TASK INSTRUCTIONS
[1] In the Kii Peninsula geology extract, condense the paragraph beginning "The Kii Peninsula is composed predominantly" into a bulleted list that keeps its main facts.
[2] Translate this sentence from the Kii Peninsula geology extract into Spanish: "On eastern Shikoku Island, the maximum temperature during accretion varied regionally."

DOCUMENT EXTRACT
------------------------------------
The Kii Peninsula is composed predominantly of the Cretaceous to Miocene accretionary complexes of the Shimanto Belt and Miocene silicic rocks. The rocks of the Shimanto Belt have been roughly divided into the Cretaceous Hidakagawa, the Eocene Otonashigawa, and the Oligocene to early Miocene Muro Groups from the back-arc to forearc sides (Tokuoka et al., 1981) (Fig. 1b). In the Hongu area, the Haroku Formation of the Otonashigawa Group consists mainly of alternating sandstones and mudstones (Tokuoka et al., 1981). The Haroku Formation yielded Eocene radiolarian fossils (Suzuki, 1993), and detrital zircons from the tuffaceous sandstone yielded U–Pb ages showing the youngest population of 50.8 ± 1.0 Ma (Tokiwa et al., 2016). Illite crystallinity values of 0.54 and 0.64 Δ°2θ were obtained from the northern area of the Otonashigawa Group in the western Kii Peninsula, which were converted into paleo-temperatures of ~ 227°C and ~ 192°C with an error of at least 50°C using the calibration of Underwood et al. (1993) (Awan and Kimura, 1996). For the Hidakagawa Group to the north of the Otonashigawa Group (Fig. 1b), the paleo-temperatures of ~ 310°C and ~ 250°C were similarly obtained in the northern and southern parts, as well as the pressures of ~ 3.6 kbar and ~ 2.2 kbar (equivalent to the burial depths of ~ 14 km and ~ 8 km) based on the illite b0 lattice spacing values (Awan and Kimura, 1996). Considering the southward lowering trend of the paleo-temperatures, the burial depth of the Otonashigawa Group is thought to have been shallower than ~ 8 km.
ZFT and AFT thermochronology have been reported in previous studies that investigated the thermal and exhumation history of the accretionary complexes of the Shimanto Belt on the Kii Peninsula (e.g., Tagami et al., 1995; Hasebe and Tagami, 2001; Hasebe and Watanabe, 2004; Umeda et al., 2007; Hanamuro et al., 2008; Ohira et al., 2016), as well as in other regions of the Southwest Japan Arc (Hasebe et al., 1993b, 1997) (Fig. 2). On eastern Shikoku Island, the maximum temperature during accretion varied regionally. Cretaceous rocks of the Northern Shimanto Belt were heated to the partial annealing zone (PAZ; see Section 3.1 for more details) of ZFT system, yielding grain ages younger than the depositional ages. However, the grains in the rocks of the Southern Shimanto Belt are older than the Eocene–Miocene time of deposition, and as such, have not been heated to temperatures in the ZFT PAZ (Hasebe et al., 1993b; Tagami et al., 1995). In contrast, AFT ages of ~ 10 Ma were obtained in both the Northern and Southern Shimanto Belts. These AFT ages are significantly younger than the deposition ages, reflecting a rapid cooling and exhumation episode straddling the AFT PAZ at ~ 10 Ma (Hasebe et al., 1993b). Fission-track data in western Shikoku Island and Kyushu Island indicate similar thermal histories, except for local reheating episodes, such as the granitic intrusion at ~ 15 Ma (Tagami and Shimada, 1996; Hasebe et al., 1997; Hasebe and Tagami, 2001). Fission-track data for the Kii Peninsula are also largely consistent with other regions, but differ in the following points: (1) AFT ages young southward from ~ 35 Ma to ~ 13 Ma in the Northern Shimanto Belt and ~ 6 Ma in the Southern Shimanto Belt (Hasebe and Tagami, 2001); (2) young AFT ages (~ 5–2.5 Ma) near hot springs have been reported (Umeda et al., 2007; Hanamuro et al., 2008); (3) a patchy age distribution of Miocene ZFT ages is likely related to heat influx (Hasebe and Watanabe, 2004); and (4) accretion-related heating to the upper limit of the ZFT PAZ has been determined for some regions of the Northern Shimanto Belt (Ohira et al., 2016).
------------------------------------
DATASET CONTENT
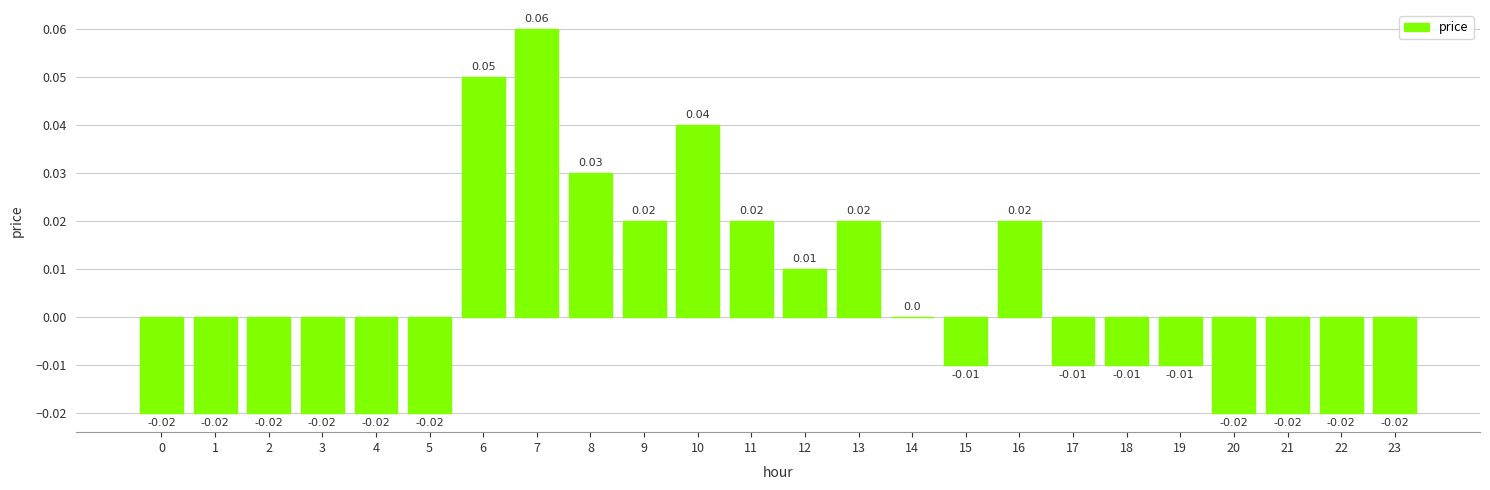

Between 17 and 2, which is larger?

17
------------------------------------
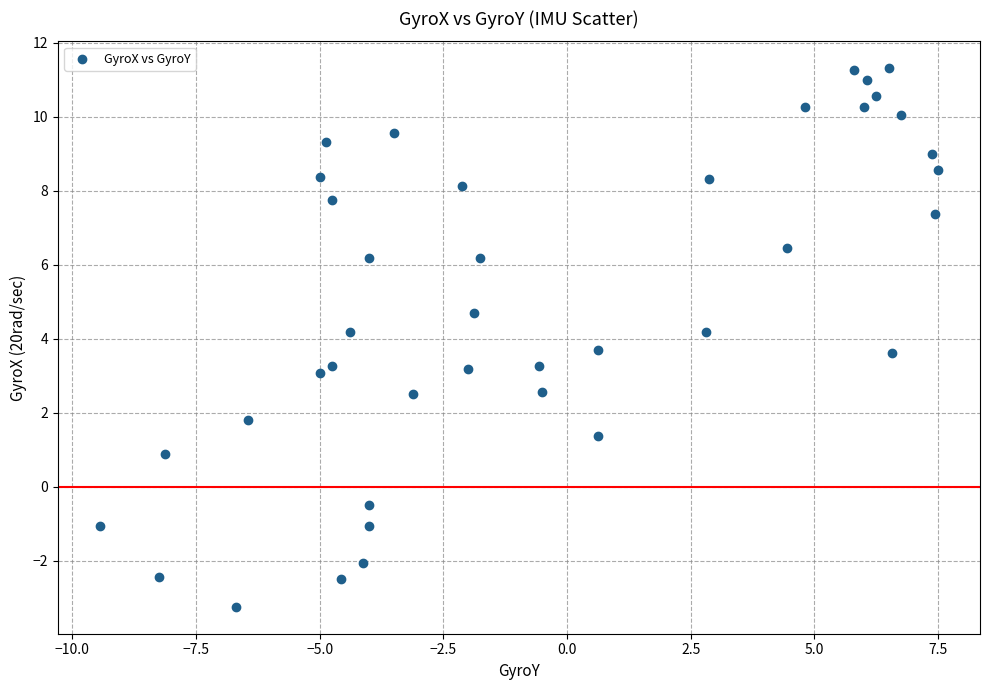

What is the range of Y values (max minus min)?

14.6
------------------------------------
OUTPUTS BY TASK
[1]
- The Kii Peninsula consists mainly of Cretaceous to Miocene accretionary complexes of the Shimanto Belt and Miocene silicic rocks.
- From the back-arc to the forearc side, the Shimanto Belt is roughly divided into the Cretaceous Hidakagawa, Eocene Otonashigawa, and Oligocene to early Miocene Muro Groups (Tokuoka et al., 1981).
- In the Hongu area, the Haroku Formation of the Otonashigawa Group is mainly alternating sandstones and mudstones (Tokuoka et al., 1981).
- The Haroku Formation yielded Eocene radiolarian fossils (Suzuki, 1993). Detrital zircons from its tuffaceous sandstone gave a youngest U–Pb age population of 50.8 ± 1.0 Ma (Tokiwa et al., 2016).
- In the western peninsula, the northern Otonashigawa Group gave illite crystallinity values of 0.54 and 0.64 Δ°2θ. Using the Underwood et al. (1993) calibration, these equal paleo-temperatures of ~227°C and ~192°C, with an error of at least 50°C (Awan and Kimura, 1996).
- The Hidakagawa Group, north of the Otonashigawa Group, gave paleo-temperatures of ~310°C in its northern part and ~250°C in its southern part. Based on illite b0 lattice spacing, pressures were ~3.6 kbar and ~2.2 kbar, equal to burial depths of ~14 km and ~8 km (Awan and Kimura, 1996).
- Because paleo-temperatures fall toward the south, the Otonashigawa Group is thought to have been buried shallower than ~8 km.

[2] En la parte oriental de la isla de Shikoku, la temperatura máxima durante la acreción varió regionalmente.